Réalisateur : Trần Anh Hùng
Avec : Juliette Binoche, Benoît Magimel, Emmanuel Salinger, Galatea Bellugi,…
Distributeur : Gaumont Distribution
Budget : -
Genre : Drame, Historique, Romance.
Nationalité : Français
Durée : 2h14min

Synopsis :
Eugénie, cuisinière hors pair, est depuis 20 ans au service du célèbre gastronome Dodin. Au fil du temps, de la pratique de la gastronomie et de l'admiration réciproque est née une relation amoureuse. De cette union naissent des plats tous plus savoureux et délicats les uns que les autres qui vont jusqu’à émerveiller les plus grands de ce monde. Pourtant, Eugénie, avide de liberté, n’a jamais voulu se marier avec Dodin. Ce dernier décide alors de faire quelque chose qu’il n’a encore jamais fait : cuisiner pour elle.


Critique :


Reparti de Cannes 2023 avec le prix de la mise en scène, le nouveau long métrage de Trần Anh Hùng, La passion de Dodin Bouffant, a souvent été réduit à une histoire de pot-au-feu dans les critiques. Adapté du roman de Marcel Rouff La vie et la passion de Dodin Bouffant, publié en 1924, le film est, sans ambages, un hommage à la cuisine française, mélange de plaisir et de savoir-faire.

Copyright Stéphanie Branchu - 2023 CURIOSA FILMS – GAUMONT – FRANCE 2 CINÉMA


Avec un nom pareil, Dodin Bouffant, le personnage ne pouvait être qu’un gourmet dont la vie tourne autour de la nourriture, surtout quand il s’agit de la manger. Le nom exprime un imaginaire grossier, une caricature du noble français qui ne ferait rien d’autre de ses journées que de manger. Comment Trần Anh Hùng, dont la filmographie est parsemée de délicatesse, a-t-il eu l’idée de mettre en image ce bon vivant français ? La recette semble bancale, peu propice à contenter nos papilles visuelles. Et pourtant, la magie opère.

Dans La passion de Dodin Bouffant, tout est une question d’harmonie. Le long métrage s’ouvre sur une préparation de repas et chaque détail, chaque plat sont composés avec minutie. Dans cette maison noble, dans cette cuisine aussi grande qu’un appartement étudiant parisien (si ce n’est plus), pas de hiérarchie entre Eugénie (Juliette Binoche) la cuisinière de la maison et Dodin (Benoît Magimel), le maître de demeure. Les deux personnages, aidés de la bonne Violette (Galatea Bellugi), forment un ballet culinaire, comme deux solistes en osmose. Il est presque évident que ces cuistots sont intimes tant leur corps se meuvent avec grâce et précision autour des poêles et du four. Les dialogues, ampoulés, sonnent presque faux quand le cadre sort de la cuisine, comme si parler de nourriture était aussi un art que peu de gens parviennent à réaliser à la perfection.

**Données disponibles:**
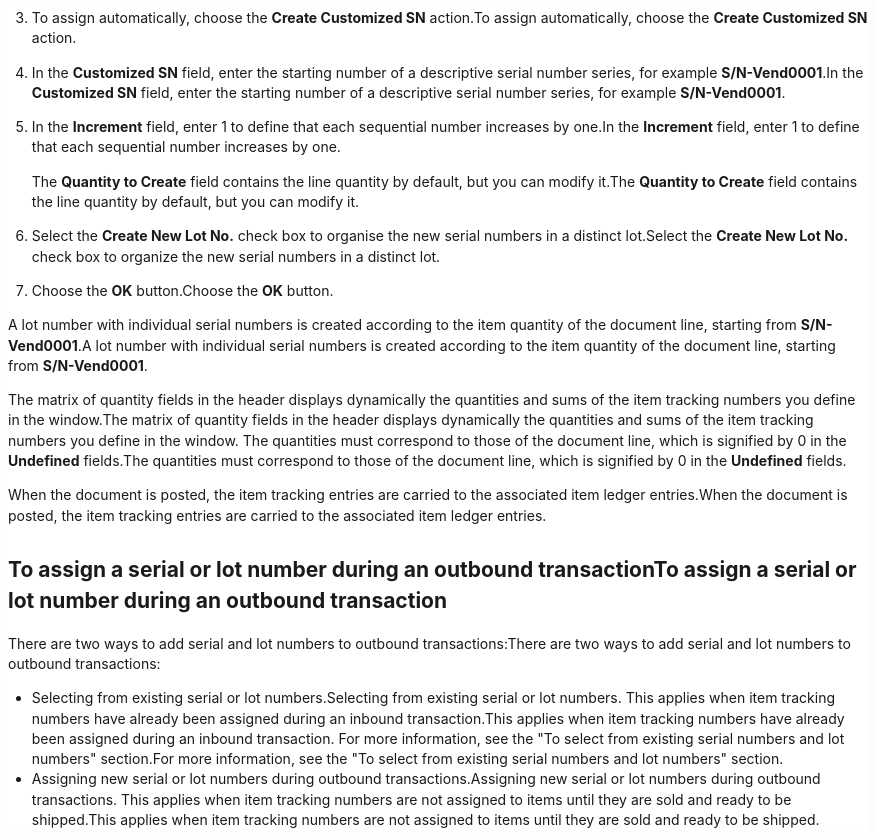 3. <span data-ttu-id="0af01-204">To assign automatically, choose the **Create Customized SN** action.</span><span class="sxs-lookup"><span data-stu-id="0af01-204">To assign automatically, choose the **Create Customized SN** action.</span></span>  
4. <span data-ttu-id="0af01-205">In the **Customized SN** field, enter the starting number of a descriptive serial number series, for example **S/N-Vend0001**.</span><span class="sxs-lookup"><span data-stu-id="0af01-205">In the **Customized SN** field, enter the starting number of a descriptive serial number series, for example **S/N-Vend0001**.</span></span>  
5. <span data-ttu-id="0af01-206">In the **Increment** field, enter 1 to define that each sequential number increases by one.</span><span class="sxs-lookup"><span data-stu-id="0af01-206">In the **Increment** field, enter 1 to define that each sequential number increases by one.</span></span>  

    <span data-ttu-id="0af01-207">The **Quantity to Create** field contains the line quantity by default, but you can modify it.</span><span class="sxs-lookup"><span data-stu-id="0af01-207">The **Quantity to Create** field contains the line quantity by default, but you can modify it.</span></span>  

6. <span data-ttu-id="0af01-208">Select the **Create New Lot No.** check box to organise the new serial numbers in a distinct lot.</span><span class="sxs-lookup"><span data-stu-id="0af01-208">Select the **Create New Lot No.** check box to organize the new serial numbers in a distinct lot.</span></span>  
7. <span data-ttu-id="0af01-209">Choose the **OK** button.</span><span class="sxs-lookup"><span data-stu-id="0af01-209">Choose the **OK** button.</span></span>  

<span data-ttu-id="0af01-210">A lot number with individual serial numbers is created according to the item quantity of the document line, starting from **S/N-Vend0001**.</span><span class="sxs-lookup"><span data-stu-id="0af01-210">A lot number with individual serial numbers is created according to the item quantity of the document line, starting from **S/N-Vend0001**.</span></span>  

<span data-ttu-id="0af01-211">The matrix of quantity fields in the header displays dynamically the quantities and sums of the item tracking numbers you define in the window.</span><span class="sxs-lookup"><span data-stu-id="0af01-211">The matrix of quantity fields in the header displays dynamically the quantities and sums of the item tracking numbers you define in the window.</span></span> <span data-ttu-id="0af01-212">The quantities must correspond to those of the document line, which is signified by 0 in the **Undefined** fields.</span><span class="sxs-lookup"><span data-stu-id="0af01-212">The quantities must correspond to those of the document line, which is signified by 0 in the **Undefined** fields.</span></span>  

<span data-ttu-id="0af01-213">When the document is posted, the item tracking entries are carried to the associated item ledger entries.</span><span class="sxs-lookup"><span data-stu-id="0af01-213">When the document is posted, the item tracking entries are carried to the associated item ledger entries.</span></span>

## <a name="to-assign-a-serial-or-lot-number-during-an-outbound-transaction"></a><span data-ttu-id="0af01-214">To assign a serial or lot number during an outbound transaction</span><span class="sxs-lookup"><span data-stu-id="0af01-214">To assign a serial or lot number during an outbound transaction</span></span>  
<span data-ttu-id="0af01-215">There are two ways to add serial and lot numbers to outbound transactions:</span><span class="sxs-lookup"><span data-stu-id="0af01-215">There are two ways to add serial and lot numbers to outbound transactions:</span></span>  

-   <span data-ttu-id="0af01-216">Selecting from existing serial or lot numbers.</span><span class="sxs-lookup"><span data-stu-id="0af01-216">Selecting from existing serial or lot numbers.</span></span> <span data-ttu-id="0af01-217">This applies when item tracking numbers have already been assigned during an inbound transaction.</span><span class="sxs-lookup"><span data-stu-id="0af01-217">This applies when item tracking numbers have already been assigned during an inbound transaction.</span></span> <span data-ttu-id="0af01-218">For more information, see the "To select from existing serial numbers and lot numbers" section.</span><span class="sxs-lookup"><span data-stu-id="0af01-218">For more information, see the "To select from existing serial numbers and lot numbers" section.</span></span>
-   <span data-ttu-id="0af01-219">Assigning new serial or lot numbers during outbound transactions.</span><span class="sxs-lookup"><span data-stu-id="0af01-219">Assigning new serial or lot numbers during outbound transactions.</span></span> <span data-ttu-id="0af01-220">This applies when item tracking numbers are not assigned to items until they are sold and ready to be shipped.</span><span class="sxs-lookup"><span data-stu-id="0af01-220">This applies when item tracking numbers are not assigned to items until they are sold and ready to be shipped.</span></span>  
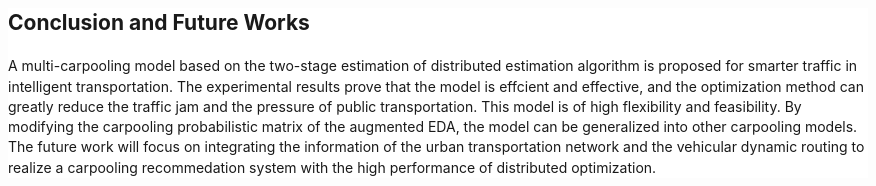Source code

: ## Conclusion and Future Works

A multi-carpooling model based on the two-stage estimation of distributed estimation algorithm is proposed for smarter traffic in intelligent transportation. The experimental results prove that the model is effcient and effective, and the optimization method can greatly reduce the traffic jam and the pressure of public transportation. This model is of high flexibility and feasibility. By modifying the carpooling
probabilistic matrix of the augmented EDA, the model can be generalized into other carpooling models. The future work will focus on integrating the information of the urban transportation network and the vehicular dynamic routing to realize a carpooling recommedation system with the high performance of distributed optimization.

**Consigne:** Relevez, dans l'extrait sur le film de Trần Anh Hùng, chaque personnage dont la critique précise l'interprète, en indiquant celui-ci entre parenthèses.

**Résultat obtenu:**
- Eugénie (Juliette Binoche)
- Dodin (Benoît Magimel)
- Violette (Galatea Bellugi)